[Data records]
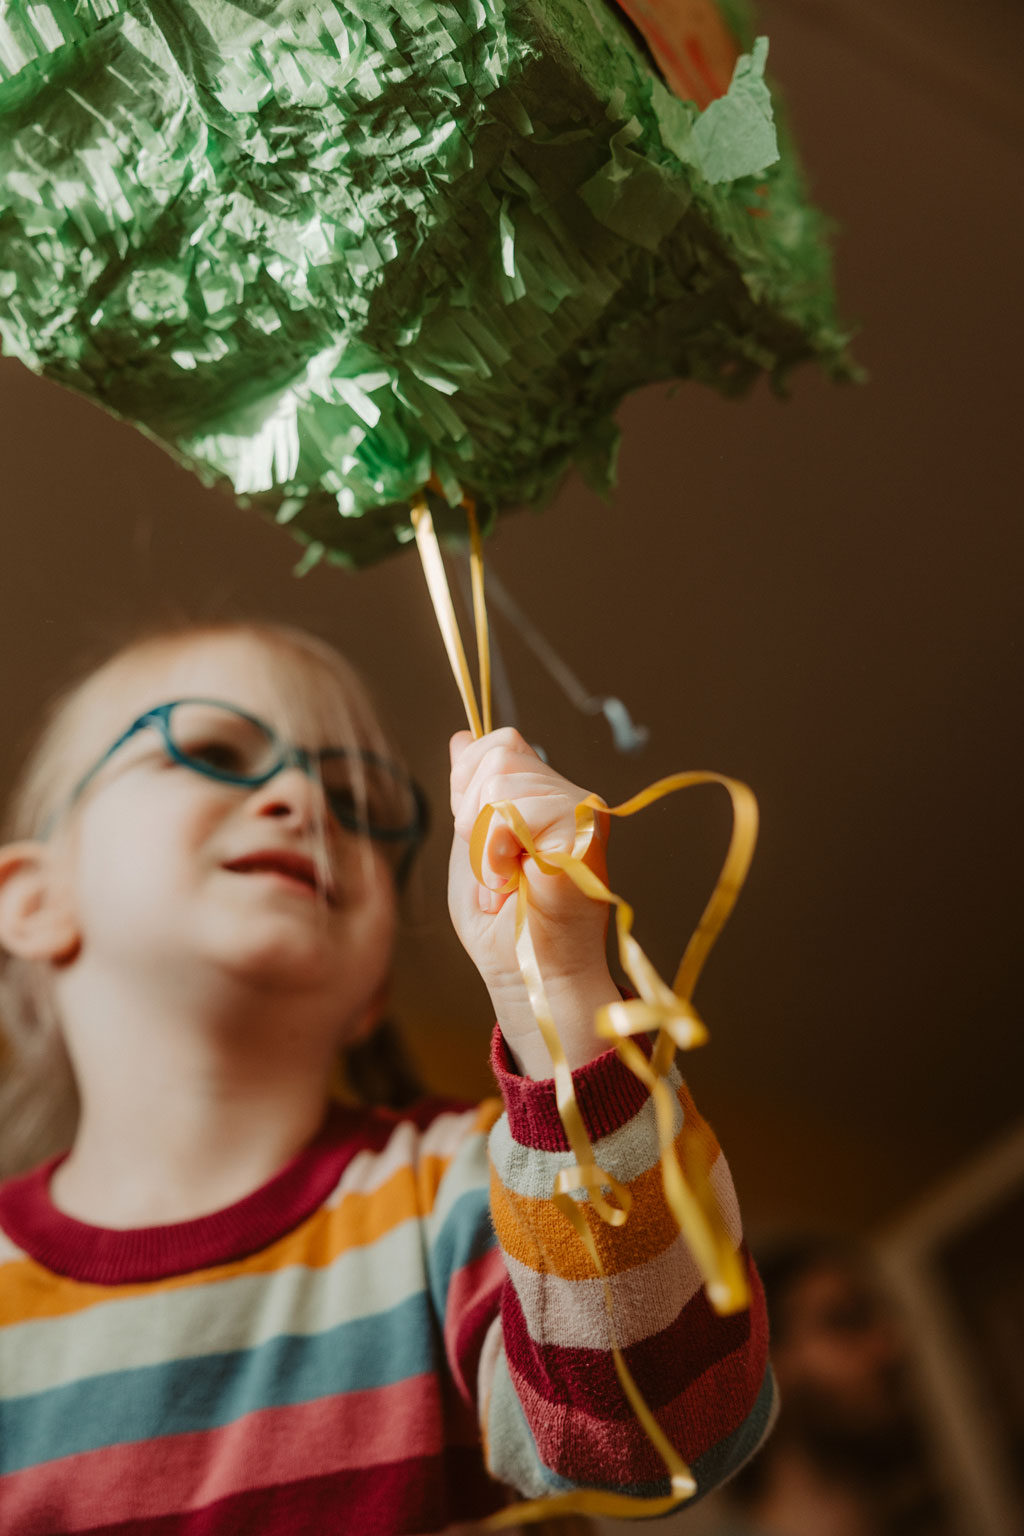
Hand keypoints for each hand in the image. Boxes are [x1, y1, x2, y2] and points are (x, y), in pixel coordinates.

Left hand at [448, 728, 619, 1075]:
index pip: (497, 742)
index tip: (474, 835)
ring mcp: (581, 809)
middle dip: (472, 815)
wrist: (527, 975)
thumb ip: (468, 793)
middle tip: (494, 865)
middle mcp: (567, 795)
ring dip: (484, 840)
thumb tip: (461, 736)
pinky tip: (515, 881)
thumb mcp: (469, 846)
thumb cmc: (500, 927)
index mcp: (541, 795)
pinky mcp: (585, 829)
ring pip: (502, 779)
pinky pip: (518, 808)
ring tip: (506, 878)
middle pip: (497, 753)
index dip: (468, 781)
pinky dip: (498, 850)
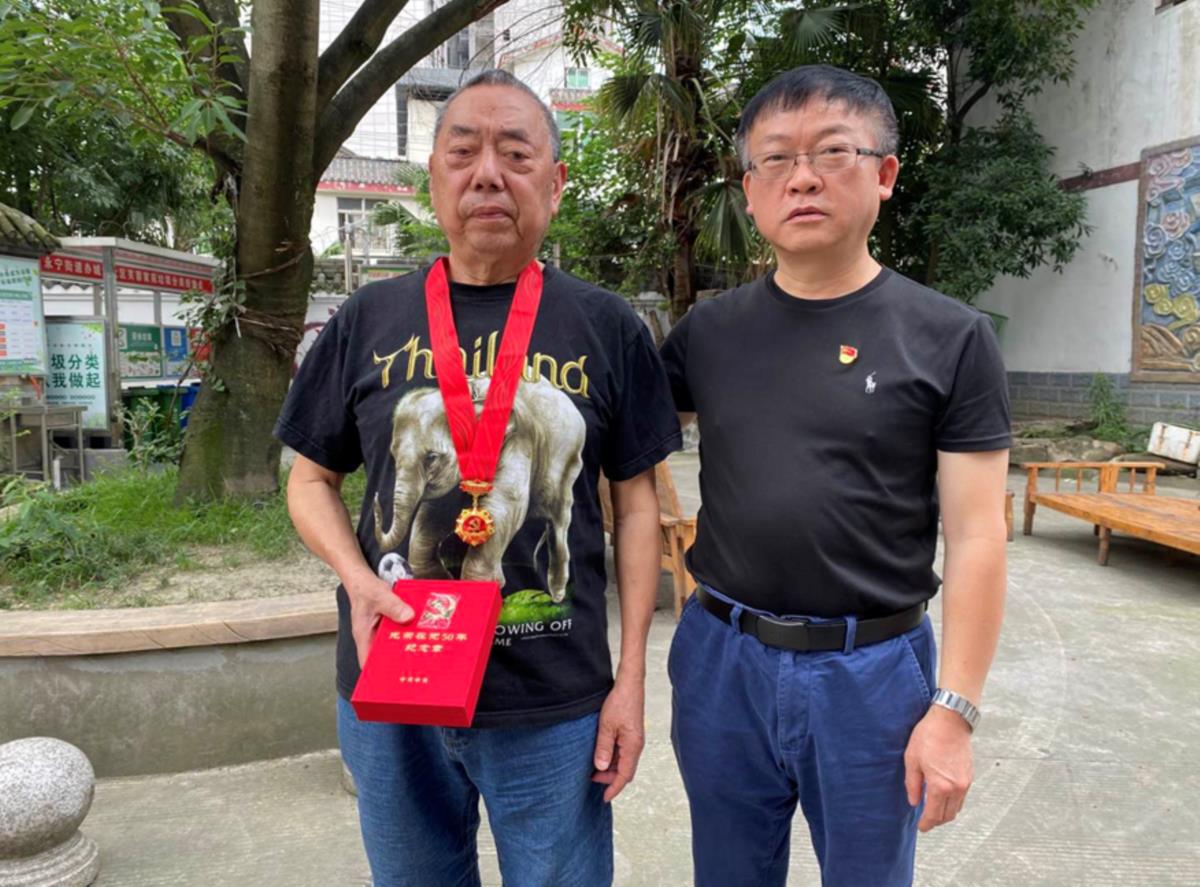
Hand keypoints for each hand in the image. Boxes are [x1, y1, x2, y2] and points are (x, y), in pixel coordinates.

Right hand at [344, 571, 415, 667]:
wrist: (362, 578)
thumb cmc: (364, 588)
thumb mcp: (380, 596)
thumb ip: (393, 606)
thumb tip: (409, 617)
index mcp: (364, 636)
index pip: (368, 664)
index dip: (378, 675)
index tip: (393, 682)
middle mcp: (371, 637)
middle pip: (385, 656)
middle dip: (399, 662)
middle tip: (417, 668)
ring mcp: (380, 632)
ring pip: (393, 644)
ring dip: (406, 646)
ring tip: (423, 652)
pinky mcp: (388, 625)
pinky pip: (399, 632)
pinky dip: (408, 632)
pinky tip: (421, 632)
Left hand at [591, 675, 645, 802]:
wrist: (630, 685)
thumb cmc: (621, 702)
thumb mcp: (606, 726)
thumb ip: (603, 748)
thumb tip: (600, 767)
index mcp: (633, 746)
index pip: (625, 775)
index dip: (614, 788)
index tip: (604, 797)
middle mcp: (636, 746)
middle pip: (625, 771)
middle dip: (610, 778)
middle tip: (591, 778)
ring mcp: (634, 740)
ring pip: (623, 762)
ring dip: (610, 768)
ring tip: (593, 767)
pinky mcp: (631, 734)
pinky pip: (623, 752)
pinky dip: (612, 758)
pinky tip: (601, 754)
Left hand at [904, 704, 973, 831]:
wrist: (951, 721)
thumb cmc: (928, 736)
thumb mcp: (911, 759)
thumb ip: (912, 784)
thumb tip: (913, 802)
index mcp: (940, 786)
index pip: (934, 815)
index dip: (926, 824)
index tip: (921, 827)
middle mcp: (956, 788)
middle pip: (948, 816)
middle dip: (936, 821)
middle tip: (925, 820)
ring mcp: (965, 783)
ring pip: (956, 808)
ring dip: (945, 813)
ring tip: (932, 808)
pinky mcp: (969, 776)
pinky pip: (962, 797)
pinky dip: (953, 802)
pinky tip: (942, 796)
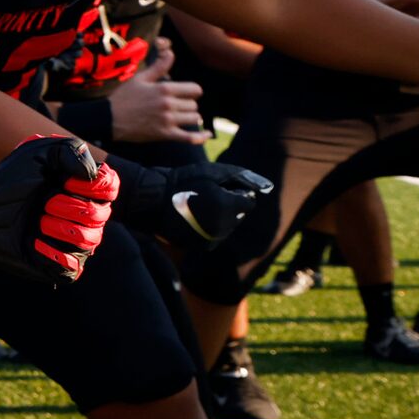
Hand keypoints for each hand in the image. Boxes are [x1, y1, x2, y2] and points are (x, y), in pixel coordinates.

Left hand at [0, 137, 116, 284]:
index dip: (93, 185)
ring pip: (89, 240)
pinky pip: (72, 266)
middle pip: (100, 215)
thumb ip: (70, 150)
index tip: (63, 180)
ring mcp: (71, 242)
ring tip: (37, 220)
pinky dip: (53, 252)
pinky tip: (33, 240)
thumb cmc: (8, 180)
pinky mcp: (56, 265)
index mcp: (83, 190)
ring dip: (60, 227)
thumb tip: (93, 174)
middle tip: (44, 202)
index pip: (110, 188)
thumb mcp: (36, 152)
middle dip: (70, 206)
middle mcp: (83, 216)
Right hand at [105, 41, 206, 143]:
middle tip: (176, 107)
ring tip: (181, 117)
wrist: (108, 119)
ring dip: (190, 118)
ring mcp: (167, 120)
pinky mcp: (164, 134)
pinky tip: (206, 135)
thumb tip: (170, 51)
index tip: (185, 94)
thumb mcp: (141, 78)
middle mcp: (168, 104)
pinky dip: (200, 137)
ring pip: (193, 118)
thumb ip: (159, 66)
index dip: (192, 92)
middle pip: (194, 105)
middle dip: (187, 105)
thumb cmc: (124, 97)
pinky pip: (189, 137)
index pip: (195, 89)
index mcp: (165, 88)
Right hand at [114, 159, 273, 249]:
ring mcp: (211, 238)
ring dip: (219, 217)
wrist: (151, 201)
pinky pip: (213, 237)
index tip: (218, 188)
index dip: (235, 193)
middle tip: (205, 197)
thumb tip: (268, 189)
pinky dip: (207, 228)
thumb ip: (243, 178)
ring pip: (227, 227)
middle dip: (229, 206)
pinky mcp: (200, 246)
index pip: (248, 202)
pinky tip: (192, 219)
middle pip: (239, 216)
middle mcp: (224, 226)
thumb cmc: (183, 181)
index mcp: (228, 206)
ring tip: (197, 208)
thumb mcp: (214, 172)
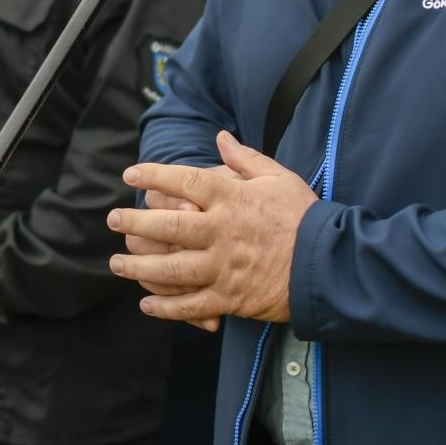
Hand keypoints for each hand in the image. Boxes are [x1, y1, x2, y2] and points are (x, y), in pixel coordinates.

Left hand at [108, 131, 316, 324]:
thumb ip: (245, 159)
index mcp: (232, 199)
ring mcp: (223, 267)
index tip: (131, 174)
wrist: (332, 265)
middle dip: (134, 223)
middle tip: (112, 220)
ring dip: (140, 267)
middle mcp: (221, 232)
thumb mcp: (279, 178)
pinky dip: (166, 307)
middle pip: (166, 226)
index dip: (153, 175)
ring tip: (117, 263)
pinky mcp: (231, 298)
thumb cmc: (306, 218)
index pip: (183, 181)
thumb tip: (221, 137)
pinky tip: (146, 304)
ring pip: (171, 269)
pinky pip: (191, 305)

» PROBLEM DETAILS
All that is needed is the data above, repeated exactly, without the pictures.

» REPLY
Hand keypoints for each hand in the image. Boxes are [x1, y1, x2, y2] and points are (x, y), in pixel coordinates.

Left hand at [448, 728, 619, 1075]:
index pip: (497, 742)
index tip: (474, 835)
ring mcp: (581, 809)
middle dip: (472, 815)
wrist: (527, 975)
thumb ip: (468, 793)
middle tip: (494, 865)
middle mcp: (567, 795)
ring dip: (484, 840)
thumb tip: (461, 736)
pinky tip: (515, 881)
thumb mcp: (469, 846)
thumb cmc: (500, 927)
index mcp: (541, 795)
pinky mcp: (585, 829)
ring pip: (502, 779)
pinky pip: (518, 808)
ring tip: (506, 878)
middle pip: (497, 753)
index dip: (468, 781)
pinky dip: (498, 850)
Hand keypoints for each hand in the image. Boxes are [x1, y1, x2, y2] and points are (x, y), in pixel coordinates.

Right hand at [344, 571, 415, 667]:
wrist: (362, 578)
thumb cmc: (364, 588)
thumb mcp: (380, 596)
thumb ip: (393, 606)
thumb tip: (409, 617)
index mcp: (364, 636)
index pip: (368, 664)
index dip: (378, 675)
index tip: (393, 682)
middle mcp: (371, 637)
middle pip: (385, 656)
middle dip: (399, 662)
middle tip: (417, 668)
ring mcp: (380, 632)
ring pip: (393, 644)
ring dip: (406, 646)
ring tip: (423, 652)
pinky mcp: (388, 625)
pinky pip: (399, 632)
pinky dip: (408, 632)
pinky tip: (421, 632)
Left hand at [591, 675, 645, 802]:
wrist: (630, 685)
thumb cmc: (621, 702)
thumb mcp: (606, 726)
thumb ip: (603, 748)
thumb tip: (600, 767)
index mcp: (633, 746)
index pip: (625, 775)
index dip: (614, 788)
index tip: (604, 797)
middle mcp: (636, 746)
middle pip: (625, 771)
middle dip: (610, 778)
middle tip: (591, 778)
ring mcp: (634, 740)
ring pip: (623, 762)
ring dip: (610, 768)
ring tip: (593, 767)
pinky mcp: (631, 734)
pinky pip: (623, 752)
pinky dip: (612, 758)
pinky tip: (601, 754)
Left hand at [904, 704, 973, 831]:
wrist: (951, 721)
thumb cmc: (928, 736)
thumb mcp: (911, 759)
thumb ip: (912, 784)
thumb tip: (913, 802)
index mcp: (940, 786)
index pip: (934, 815)
index dip: (926, 824)
index tip: (921, 827)
middle mcp: (956, 788)
middle pip: (948, 816)
middle dip: (936, 821)
middle tip: (925, 820)
ring mcp: (965, 783)
ring pip: (956, 808)
ring dip: (945, 813)
ring tip: (932, 808)
pinky mcp: (969, 776)
pinky pip: (962, 797)
pinky dip: (953, 802)
pinky tip: (942, 796)
Hand keypoints for each hand in the image. Boxes are [x1, y1, x2, y2] and points are (x, y), in pixel coordinates.

Left hand at [0, 137, 116, 284]:
index dip: (93, 185)
ring pip: (89, 240)
pinky pip: (72, 266)
middle pip: (100, 215)
thumb ip: (70, 150)
index tip: (63, 180)
ring mcp: (71, 242)
ring tip: (37, 220)
pinky dip: (53, 252)
pinky tip: (33, 240)
thumb cmc: (8, 180)
pinky mcp: (56, 265)
index mcp: (83, 190)
ring dip: (60, 227)
thumb tip: (93, 174)
middle tip: (44, 202)
index pip: (110, 188)
thumb mcp: (36, 152)
middle dip: (70, 206)
middle mcp: (83, 216)
Right hand at [105, 41, 206, 143]:
middle tip: (176, 107)
ring tip: (181, 117)
wrist: (108, 119)
ring dip: (190, 118)
ring mcp: (167, 120)
pinky mcp: (164, 134)
pinky tip: (206, 135)
thumb tip: (170, 51)
index tip: (185, 94)
thumb mcp: (141, 78)
middle mcp: (168, 104)
pinky dip: (200, 137)
ring pip: (193, 118)
thumb ip: (159, 66)
index dip: (192, 92)
middle pip: (194, 105)
middle dip: (187, 105)
thumb cmc: (124, 97)
pinky pip: (189, 137)
index pip: (195, 89)
index mcp: (165, 88)
Right hand at [114, 159, 273, 249]:
ring mcp: (211, 238)
ring dip: (219, 217)
wrist: (151, 201)
pinky pip: (213, 237)
index tip: (218, 188)
index dip: (235, 193)
middle tip: (205, 197)
thumb tip: (268, 189)
pinky dip: (207, 228)
thumb ip: (243, 178)
ring pip: (227, 227)
middle dip: (229, 206)
pinky mcp: (200, 246)
index pip: (248, 202)
pinky tip: (192, 219)
middle pip: (239, 216)
middle mcp: (224, 226)
thumb cmc: (183, 181)
index mcp: (228, 206)
ring tip: (197, 208)
thumb mcp: (214, 172)
Hand keypoints for each hand in the image. Boxes are [x1, y1, x2, y2] and points are (x, y), in pixel coordinates.

Left hand at [108, 131, 316, 324]:
thumb ip: (245, 159)
index mcp: (232, 199)
ring mcp: (223, 267)
index tip: (131, 174)
wrist: (332, 265)
middle dip: (134, 223)
middle tip: (112, 220)
ring dip: (140, 267)
middle mcp: (221, 232)
thumb mcp: (279, 178)
pinky dip: (166, 307)
middle pip: (166, 226)
index dip: (153, 175)
ring tip: (117, 263)
pinky mcp: (231, 298)
thumb cmc: (306, 218)
index pip: (183, 181)
thumb tip: (221, 137)
pinky tip: (146, 304)
ring pip: (171, 269)
pinky pip: (191, 305)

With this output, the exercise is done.